The twins' descent sees them become romantically involved with Alba, and increasingly attached to one another. Venus de Milo remains involved with them enough to observe their obsessions grow: they take to video-taping the decomposition of prawns, and they take a personal interest in Alba's childhood, going so far as to ask her to show them a field seen in a photograph on her bedside table. They become obsessed with snails, and they take advantage of their contacts at the zoo to create decomposition videos of more and more complex animals, moving gradually up the food chain. Excerpts from Sir David Attenborough's TV series Life on Earth, including his narration, are featured in the film.

Alba becomes a subject for the experiments of her surgeon, who eventually amputates her other leg, claiming it is putting stress on her spine. His true motive is to fashion Alba into a subject of his recreations of Johannes Vermeer paintings; Venus de Milo participates in this process, as well.

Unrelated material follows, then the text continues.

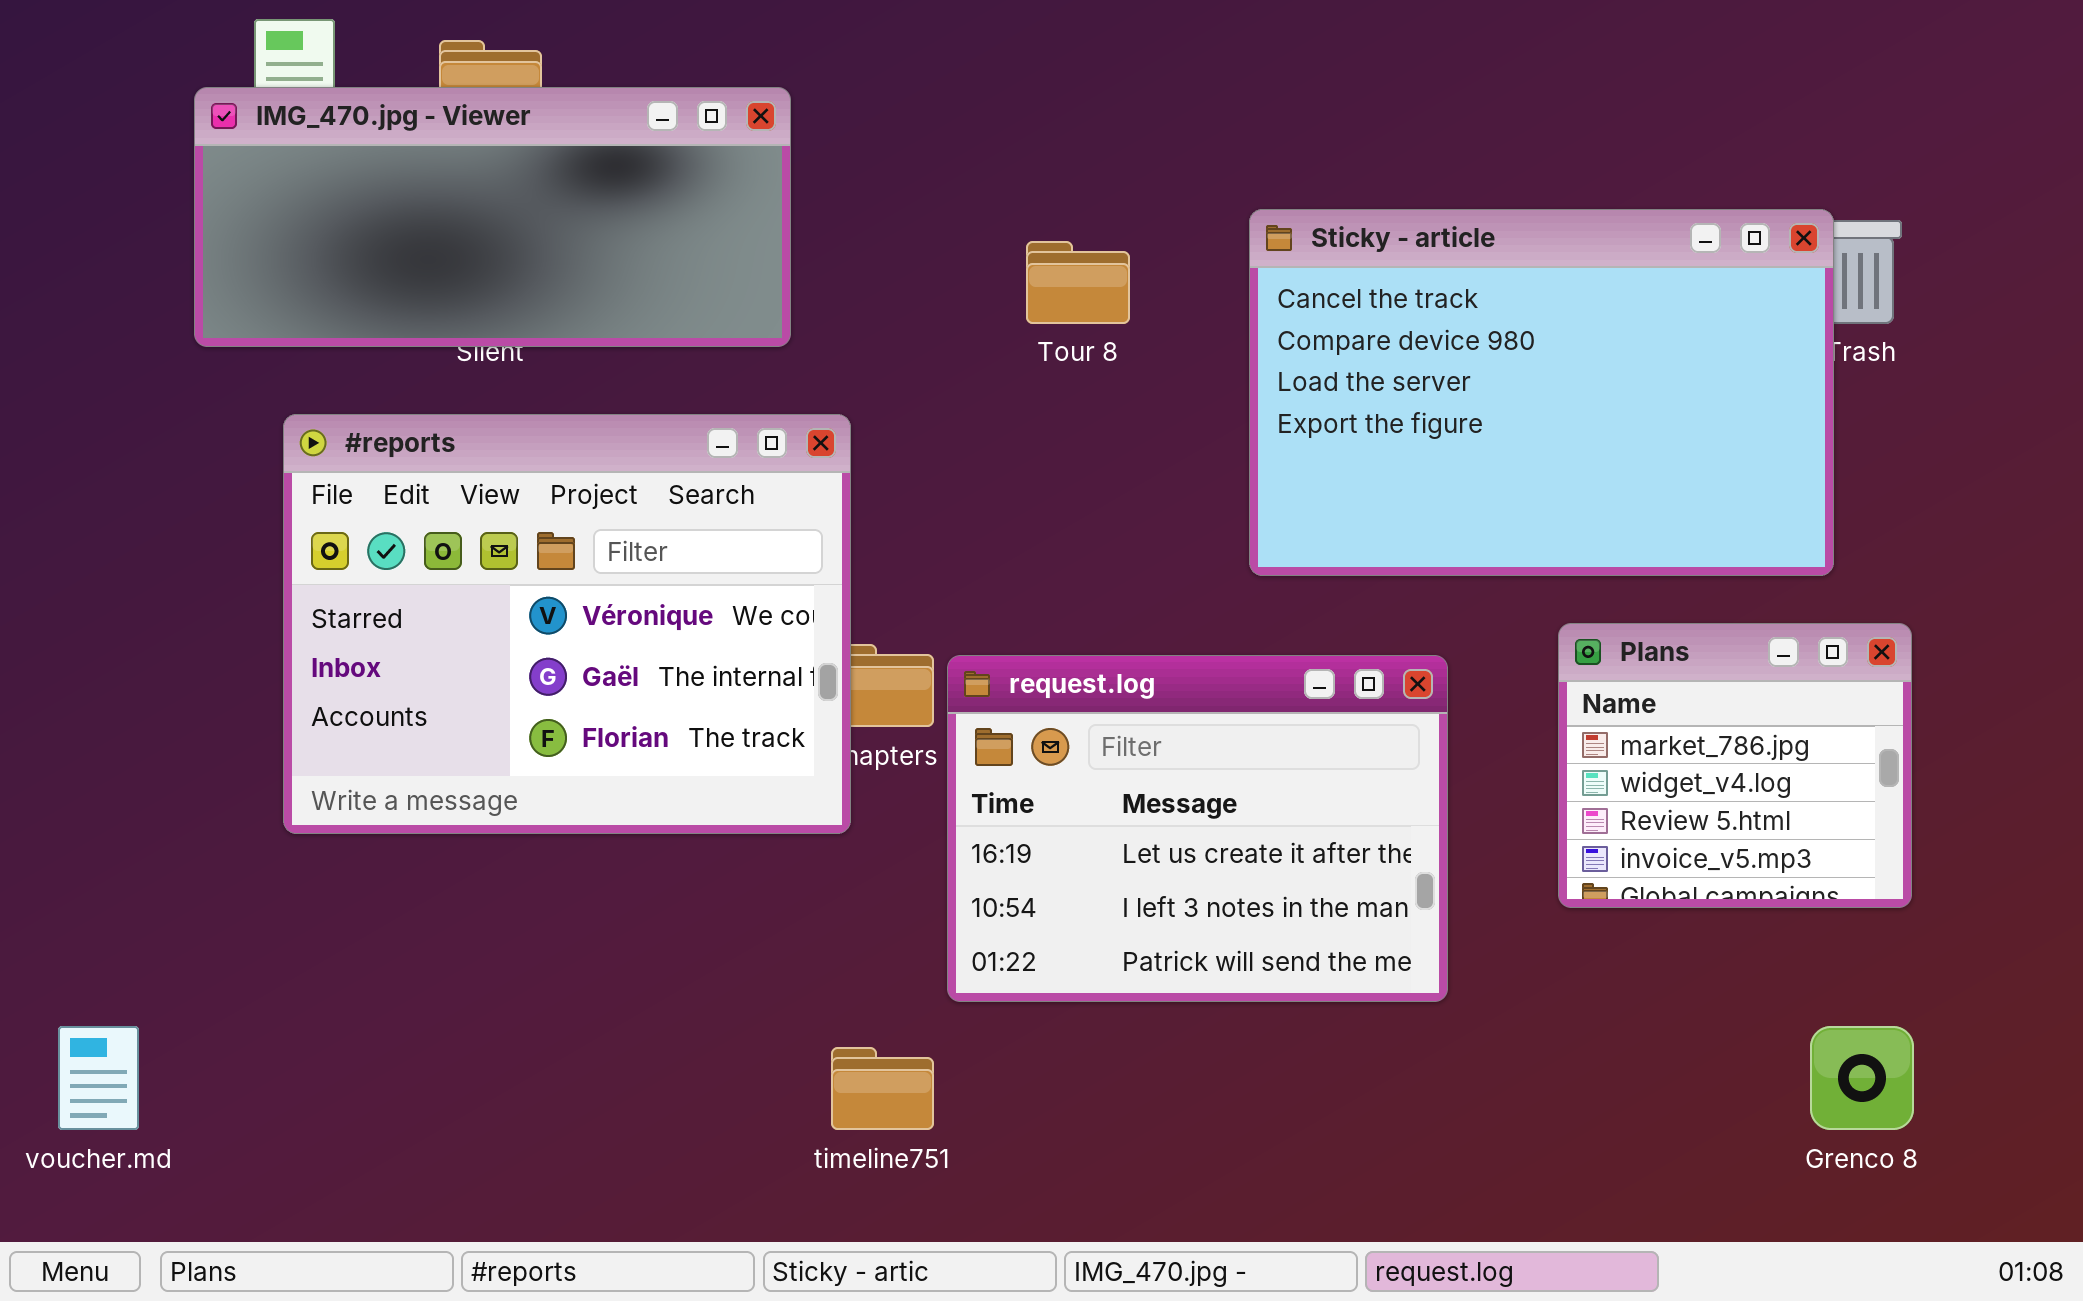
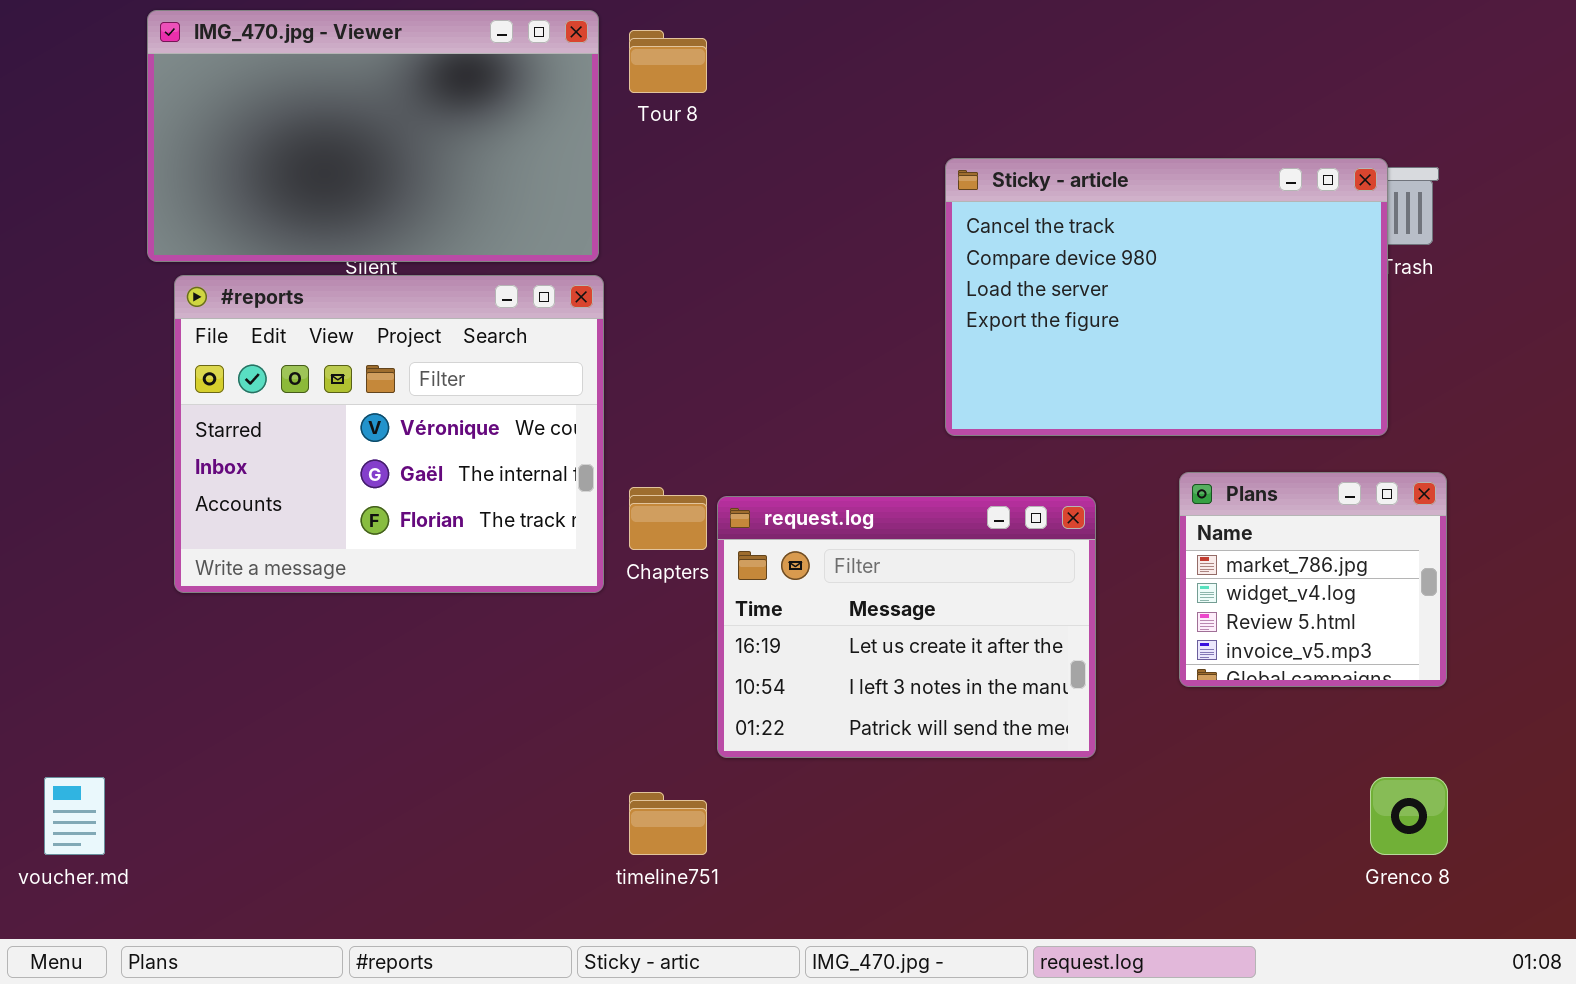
IMG_470.jpg - Viewer: [194,87,791,347] -> [147,10,599,262], resized
Tour 8: [1026,241,1130,324] -> [629,30,707,93], moved
#reports: [283,414,851,834] -> [174,275,604,593], moved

Ultimately, the Deuce brothers' obsession with decay leads them to the top of the food chain, and to a complex life-and-death negotiation with Alba herself. The brothers' project seems the only possible emotional investment for either of them, so Alba offers herself as the final specimen to be photographed in its decay. However her family intervenes before the brothers can claim her, so they are forced to find another way to create their final time-lapse video. They do so by returning to the field of Alba's childhood and setting up the necessary equipment to facilitate and capture their own decomposition. A huge infestation of snails covers the equipment and bodies, however, and finally shorts out the electrical system, halting their grand project.

==Reception==
The film received generally positive reviews, holding a 75% on aggregator Rotten Tomatoes from 20 reviews. Philip French of The Observer wrote, "The energy is immense, the appearance of the film consistently sleek and visually exciting." Jonathan Rosenbaum considers it to be "the boldest and arguably the best of Peter Greenaway's fiction features". Not all reviews were positive, however. Vincent Canby of The New York Times called it "pretentious, humorless and, worst of all, more boring than a retrospective devoted to television weather forecasts delivered over a 30-year period at 11 P.M., Eastern standard time."

Philip Hoffman's 1986 documentary film ?O, Zoo!: The Making of a Fiction Film was based in part around the making of A Zed & Two Noughts.

==Soundtrack==

Elements of Michael Nyman's score invoke the "Dies Irae" section from Heinrich Ignaz Franz Biber's Requiem ex F con terza minore. The "Angelfish Decay"/"Swan Rot"/"L'Escargot" theme was originally written for Childs Play, a dance work commissioned by Lucinda Childs. Performance of the soundtrack is credited to Nyman, Alexander Balanescu, Elisabeth Perry, Sarah Leonard and "The Zoo Orchestra". While the score is in the Michael Nyman Band's repertoire, particularly "Time Lapse" and "Prawn Watching", they do not perform on the soundtrack. Musicians credited on the film's closing credits are (in alphabetical order) Arno Bons, Gerard Bouwhuis, Bas Dekker, Pieter Gouderjaan, Rob Hageman, John Helstone, Jan Jansen, Sofia Kiss, Henk Leether, Beverly Lund, Gerrit Oloeman, Jelle Schouten, Jorn Shroeder, Peter Stan, Win Steinman, Leo Van Oostron, Marien Van Staalen, Adri Van Velson, Peter Veenhuizen, Lene Te Voortwis, Frans Vreugdenhil, and Gerbrand Westveen.

===Track listing===
1. "Angelfish Decay"
2. "Car Crash"
3. "Time Lapse"
4. "Prawn Watching"
5. "Bisocosis Populi"
6. "Swan Rot"
7. "Delft Waltz"
8. "Up for Crabs"
9. "Vermeer's Wife"
10. "Venus de Milo"
11. "Lady in the Red Hat"
12. "L'Escargot"

- Produced by David Cunningham
- Recorded at VARA Studio, Berry Street Studio and Olympic Studios
- Mixed at Olympic Studios
- Digital editing at Finesplice
- Mastered by Tim Young and Michael J. Dutton

The album was issued on compact disc in the United States on 4 June 1991, with a new cover featuring Ferreol in-between the Deacons in bed, and the title spelled A Zed And Two Noughts. The original LP cover showed a zebra in a cage, as does the UK CD. A digitally remastered edition was released in the United States with the 1991 cover on 29 March 2004.